[Machine-readable hardware designs]
-- Opening Marker --

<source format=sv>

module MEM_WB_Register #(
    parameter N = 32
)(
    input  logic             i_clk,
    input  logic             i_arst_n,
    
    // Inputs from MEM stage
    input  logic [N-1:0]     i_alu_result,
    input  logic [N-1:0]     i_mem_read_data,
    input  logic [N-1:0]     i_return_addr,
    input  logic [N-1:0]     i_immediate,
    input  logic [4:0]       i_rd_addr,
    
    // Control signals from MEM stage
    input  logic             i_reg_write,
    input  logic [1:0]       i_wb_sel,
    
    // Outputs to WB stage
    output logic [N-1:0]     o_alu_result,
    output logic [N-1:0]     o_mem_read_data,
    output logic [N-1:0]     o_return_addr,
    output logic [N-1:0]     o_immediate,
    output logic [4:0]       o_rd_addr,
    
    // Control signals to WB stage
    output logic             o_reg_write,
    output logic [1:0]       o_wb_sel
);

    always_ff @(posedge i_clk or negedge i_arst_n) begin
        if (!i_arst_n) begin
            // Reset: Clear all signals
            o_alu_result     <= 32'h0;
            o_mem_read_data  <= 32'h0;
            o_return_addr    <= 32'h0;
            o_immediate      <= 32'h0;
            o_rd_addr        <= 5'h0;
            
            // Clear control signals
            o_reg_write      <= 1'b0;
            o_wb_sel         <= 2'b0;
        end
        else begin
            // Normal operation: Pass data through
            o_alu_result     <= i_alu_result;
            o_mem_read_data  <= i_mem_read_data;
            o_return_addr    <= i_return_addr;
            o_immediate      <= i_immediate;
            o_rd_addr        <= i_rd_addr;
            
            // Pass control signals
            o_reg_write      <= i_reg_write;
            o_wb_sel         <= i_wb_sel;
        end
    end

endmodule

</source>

-- Closing Marker --
-- Opening Marker --

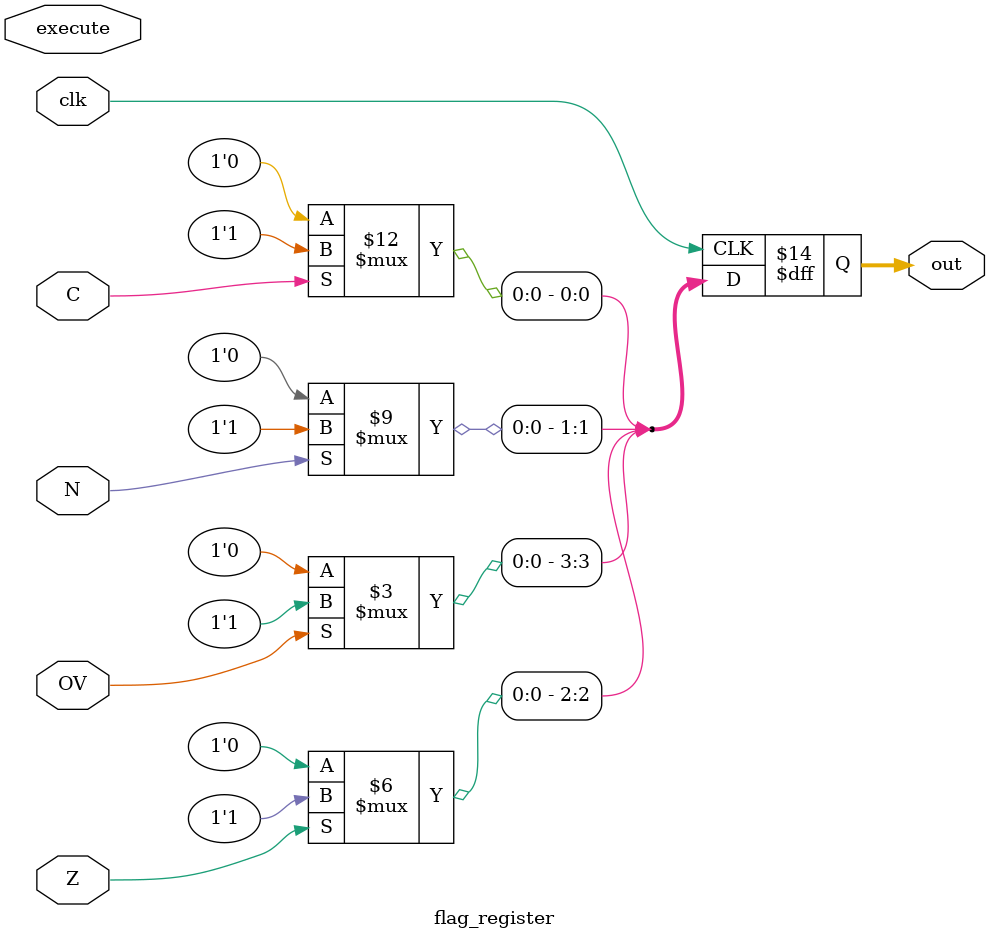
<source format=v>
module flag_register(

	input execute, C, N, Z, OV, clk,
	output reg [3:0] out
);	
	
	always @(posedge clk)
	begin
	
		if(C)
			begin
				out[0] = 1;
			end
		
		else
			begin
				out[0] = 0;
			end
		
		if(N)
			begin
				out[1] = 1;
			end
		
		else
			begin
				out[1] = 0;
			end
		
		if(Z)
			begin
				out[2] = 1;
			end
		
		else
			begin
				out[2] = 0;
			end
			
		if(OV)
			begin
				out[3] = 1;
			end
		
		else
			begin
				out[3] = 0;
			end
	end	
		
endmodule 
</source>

-- Closing Marker --

**What you have to do**:
Every line above from the line with "<source format=sv>" to the line with "Clear all signals" is wanted, ends included; write them out exactly and add no other line.

**Answer to this task**:
<source format=sv>

module MEM_WB_Register #(
    parameter N = 32
)(
    input  logic             i_clk,
    input  logic             i_arst_n,
    
    // Inputs from MEM stage
    input  logic [N-1:0]     i_alu_result,
    input  logic [N-1:0]     i_mem_read_data,
    input  logic [N-1:0]     i_return_addr,
    input  logic [N-1:0]     i_immediate,
    input  logic [4:0]       i_rd_addr,
    
    // Control signals from MEM stage
    input  logic             i_reg_write,
    input  logic [1:0]       i_wb_sel,
    
    // Outputs to WB stage
    output logic [N-1:0]     o_alu_result,
    output logic [N-1:0]     o_mem_read_data,
    output logic [N-1:0]     o_return_addr,
    output logic [N-1:0]     o_immediate,
    output logic [4:0]       o_rd_addr,
    
    // Control signals to WB stage
    output logic             o_reg_write,
    output logic [1:0]       o_wb_sel
);

    always_ff @(posedge i_clk or negedge i_arst_n) begin
        if (!i_arst_n) begin
            // Reset: Clear all signals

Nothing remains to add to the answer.